Make Delay Pay: more passengers claiming compensation
16 November 2023
All our research on rail confirms the importance of punctuality for passengers – they want and expect their train to be on time. When it’s not, a good, easy way to claim compensation can take some of the sting out of delays.
That’s why in 2019 we launched our Make Delay Pay campaign and made a number of recommendations to the rail industry. Our research found too few people claimed what they were entitled to, often as they weren’t aware or found it too much of a hassle. We worked to raise passenger awareness and encourage the railway to make it easier for people to claim.
Today, in partnership with the Department for Transport, we’ve published another wave of Rail Delays and Compensation research. This regular tracking survey has been run every few years to understand passengers’ experience of the process and, crucially, the proportion of eligible passengers now claiming compensation.

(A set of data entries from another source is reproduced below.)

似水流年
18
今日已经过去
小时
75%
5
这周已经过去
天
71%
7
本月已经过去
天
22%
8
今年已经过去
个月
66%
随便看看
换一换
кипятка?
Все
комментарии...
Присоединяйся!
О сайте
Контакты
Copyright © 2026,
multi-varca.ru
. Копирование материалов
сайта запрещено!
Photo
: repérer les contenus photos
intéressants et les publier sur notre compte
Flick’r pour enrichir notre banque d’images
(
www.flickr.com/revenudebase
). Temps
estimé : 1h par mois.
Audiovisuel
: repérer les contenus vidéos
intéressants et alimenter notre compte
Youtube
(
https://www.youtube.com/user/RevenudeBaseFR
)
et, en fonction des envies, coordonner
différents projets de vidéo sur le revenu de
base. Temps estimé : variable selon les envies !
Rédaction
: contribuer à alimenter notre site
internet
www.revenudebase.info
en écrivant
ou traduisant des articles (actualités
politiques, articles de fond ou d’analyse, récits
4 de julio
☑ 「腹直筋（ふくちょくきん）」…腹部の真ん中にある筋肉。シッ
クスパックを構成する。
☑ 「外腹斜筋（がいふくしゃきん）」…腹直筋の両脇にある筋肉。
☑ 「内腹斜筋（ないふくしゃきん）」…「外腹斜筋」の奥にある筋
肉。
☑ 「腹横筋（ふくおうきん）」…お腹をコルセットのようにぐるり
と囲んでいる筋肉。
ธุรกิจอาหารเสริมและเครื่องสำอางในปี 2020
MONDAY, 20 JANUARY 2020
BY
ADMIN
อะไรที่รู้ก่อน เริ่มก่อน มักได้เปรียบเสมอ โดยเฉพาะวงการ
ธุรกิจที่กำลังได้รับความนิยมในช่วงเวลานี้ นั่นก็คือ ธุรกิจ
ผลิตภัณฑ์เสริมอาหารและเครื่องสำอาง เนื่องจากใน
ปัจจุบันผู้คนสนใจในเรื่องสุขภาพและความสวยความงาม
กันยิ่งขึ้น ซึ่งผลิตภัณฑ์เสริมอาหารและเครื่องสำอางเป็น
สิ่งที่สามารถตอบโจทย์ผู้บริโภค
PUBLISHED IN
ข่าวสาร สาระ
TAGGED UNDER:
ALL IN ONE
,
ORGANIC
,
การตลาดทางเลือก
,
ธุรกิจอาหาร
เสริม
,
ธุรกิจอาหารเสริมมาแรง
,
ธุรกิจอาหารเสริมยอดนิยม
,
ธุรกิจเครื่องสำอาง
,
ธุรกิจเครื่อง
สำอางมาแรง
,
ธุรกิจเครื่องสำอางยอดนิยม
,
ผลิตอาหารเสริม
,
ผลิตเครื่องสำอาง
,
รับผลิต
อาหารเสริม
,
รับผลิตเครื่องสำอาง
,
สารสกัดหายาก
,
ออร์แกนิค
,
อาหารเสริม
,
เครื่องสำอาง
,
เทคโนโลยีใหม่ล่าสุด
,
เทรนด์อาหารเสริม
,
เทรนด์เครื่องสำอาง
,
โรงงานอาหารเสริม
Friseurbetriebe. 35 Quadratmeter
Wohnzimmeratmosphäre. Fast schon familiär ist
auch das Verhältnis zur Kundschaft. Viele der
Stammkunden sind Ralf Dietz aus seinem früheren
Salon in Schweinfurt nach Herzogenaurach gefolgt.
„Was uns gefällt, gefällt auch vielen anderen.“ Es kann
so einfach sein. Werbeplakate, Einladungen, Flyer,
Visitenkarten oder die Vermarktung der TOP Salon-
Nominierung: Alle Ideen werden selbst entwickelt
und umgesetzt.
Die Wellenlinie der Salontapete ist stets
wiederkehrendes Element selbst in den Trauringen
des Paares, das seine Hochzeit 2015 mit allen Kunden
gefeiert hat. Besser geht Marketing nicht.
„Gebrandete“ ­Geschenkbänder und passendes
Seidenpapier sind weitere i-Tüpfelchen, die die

The good news is that the proportion of people claiming has increased, from 37 per cent in 2020 to 47 per cent in 2023. Those claiming for 30-minute delays has gone up from 46 per cent in 2020 to 54 per cent. Claim rates for 15-minute delays have also increased up from 22 per cent to 35 per cent. Levels of satisfaction with the process have also improved. In our latest research 81 per cent were satisfied with the speed of receiving compensation and 58 per cent were satisfied with the train company alerting them they were entitled to compensation.
Since the previous research in 2020 the Office of Rail and Road has consulted on and then implemented a new license condition on delay compensation with a code of practice for train companies. We welcomed this – it reflected the recommendations set out in our own Make Delay Pay report, including on announcements about compensation on trains and at stations, prominent messages on websites and simplification of claims forms.
There is still room for improvement, more than half of passengers with eligible delays are still not claiming the compensation they are entitled to and nearly a quarter still didn’t think they could claim. As well as improving awareness the other key barrier to tackle is the sense that it’s not worth bothering for the amount you’d get back. The best solution to making the claims process easier and quicker is more automation. This means paying the money directly into your account or ‘one-click’ compensation where passengers are prompted to simply confirm their claim with all the details pre-populated.
Many train passengers are still experiencing too much disruption, even leaving aside the impact on passengers of the now long-running industrial dispute, train performance has often been patchy. The railway’s focus must always be on running trains on time, but when it doesn’t do this making sure passengers know they can easily claim compensation can help build trust between passengers and the train company.